#### [Questions to answer]
(a) Extract the stretch of the forum thread from "If you want" through "which is cool.".
(b) According to the forum thread, how much does a single LTO 5 tape hold?
(c) Carry on the forum thread from the point where it stops.

#### [Source text]
┄┄┄┄┄┄┄┄┄┄


          packrat

          Last time I checked LTO tapes are still king for long term storage and you can probably pickup an old LTO 5 drive/tapes for cheap (3TB per tape). If it's really sensitive then keep them in a Faraday storage box to ensure they don't degausse during the next X+ class solar flare lol.

          If you want plug and play day to day expandability though, I've seen versions of these caddies that support 4 drives:
          https://www.umart.com.au/product/simplecom-sd322bk-dual-bay-usb-3-0-aliminiumdocking-station-for-2-5in-and-3-5in-hard-drive-35336

          They often come with nice features like a drive cloning button too which is cool.

            My favorite part of game development? Throwing paint like a 6 year old to piano renditions of My Chemical Romance I found off torrented files from who knows where.
            Yours?

            Bimbam I am using one like that as we speak, only there's no features beyind flashing the blue light when a disk is being read.
            As for safely handling them, all I found was WD orientation videos boiling down to "less butterfingers, discharge static before touching"

            Saw this on youtube for the shader deficient like myself. He just gives his code to paste in there.

            I heard that movie was good and I like Tim Burton. Might have to check it out.

┄┄┄┄┄┄┄┄┄┄

(Aerial feature coordinate data)
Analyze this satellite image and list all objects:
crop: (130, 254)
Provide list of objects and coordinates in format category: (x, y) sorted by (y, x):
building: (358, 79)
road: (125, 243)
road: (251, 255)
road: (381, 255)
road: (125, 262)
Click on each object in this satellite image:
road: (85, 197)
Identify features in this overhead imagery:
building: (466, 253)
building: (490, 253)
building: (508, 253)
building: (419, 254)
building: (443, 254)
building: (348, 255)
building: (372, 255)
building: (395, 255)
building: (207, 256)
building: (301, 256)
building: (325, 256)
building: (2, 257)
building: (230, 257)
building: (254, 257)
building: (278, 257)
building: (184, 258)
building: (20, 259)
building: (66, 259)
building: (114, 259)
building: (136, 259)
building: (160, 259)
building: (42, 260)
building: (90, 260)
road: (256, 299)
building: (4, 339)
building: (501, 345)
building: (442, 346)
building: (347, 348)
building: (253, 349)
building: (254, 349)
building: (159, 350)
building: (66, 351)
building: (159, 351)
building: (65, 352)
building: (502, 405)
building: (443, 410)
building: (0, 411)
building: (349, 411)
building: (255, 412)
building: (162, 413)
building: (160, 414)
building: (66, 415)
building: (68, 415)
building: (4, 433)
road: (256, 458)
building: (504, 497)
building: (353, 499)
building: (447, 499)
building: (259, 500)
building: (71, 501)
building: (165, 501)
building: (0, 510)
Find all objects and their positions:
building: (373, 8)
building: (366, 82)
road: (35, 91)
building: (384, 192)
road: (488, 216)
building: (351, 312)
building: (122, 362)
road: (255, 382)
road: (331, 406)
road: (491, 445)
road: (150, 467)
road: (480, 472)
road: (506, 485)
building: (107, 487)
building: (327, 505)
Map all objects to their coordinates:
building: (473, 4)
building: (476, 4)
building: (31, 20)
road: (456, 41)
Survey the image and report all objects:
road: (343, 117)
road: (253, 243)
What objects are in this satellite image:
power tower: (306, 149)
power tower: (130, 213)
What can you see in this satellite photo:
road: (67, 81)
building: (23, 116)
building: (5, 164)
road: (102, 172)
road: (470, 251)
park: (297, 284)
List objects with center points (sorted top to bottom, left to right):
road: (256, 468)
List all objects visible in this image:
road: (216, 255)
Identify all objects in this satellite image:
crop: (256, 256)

┄┄┄┄┄┄┄┄┄┄

#### [Results in order]
(a)
If you want plug and play day to day expandability though, I've seen versions of these caddies that support 4 drives:
          https://www.umart.com.au/product/simplecom-sd322bk-dual-bay-usb-3-0-aliminiumdocking-station-for-2-5in-and-3-5in-hard-drive-35336

          They often come with nice features like a drive cloning button too which is cool.

(b) 3TB per tape.

(c)
            packrat

            As far as I know, every hard drive made in this century ships its heads automatically when power is removed, and most do so after x minutes of inactivity even when power is on. You'd have to hit it with a big hammer to do any damage, though if it landed really badly, you could break the circuit board. I'd worry more about static electricity.

            I've got about 20TB of data, accumulated over the years, and hard drives are the cheapest, highest density, and most reliable solution for archiving. Some of my drives date back fifteen years, and I've never lost any data from any of them. I checksum everything, looking for changes, but I haven't found any. As long as you store them vertically and run checks on them every few months, they'll keep going. I keep them in conductive bags, in cardboard drive storage boxes.

            I'd love it if someone would start making really high density (TB) optical discs, but the movie people would never allow it unless it was hideously crippled so they could pretend that it couldn't copy their blurays. I guess if m-discs really store 100GB, I could burn 400 of them (got to have at least one backup) and theoretically store them in roughly the same space as my hard drives, if they were in cake boxes, not regular cases. 🙂

              duane I've never had a hard drive fail. I've had a fair number of computers fail but not a hard drive. Seems like you could keep it in most anything really. If you have some 1/4 inch plywood make a little box for it and add some foam around the sides, or just a shoe box or whatever you have or find some plastic box at walmart that's about the right size.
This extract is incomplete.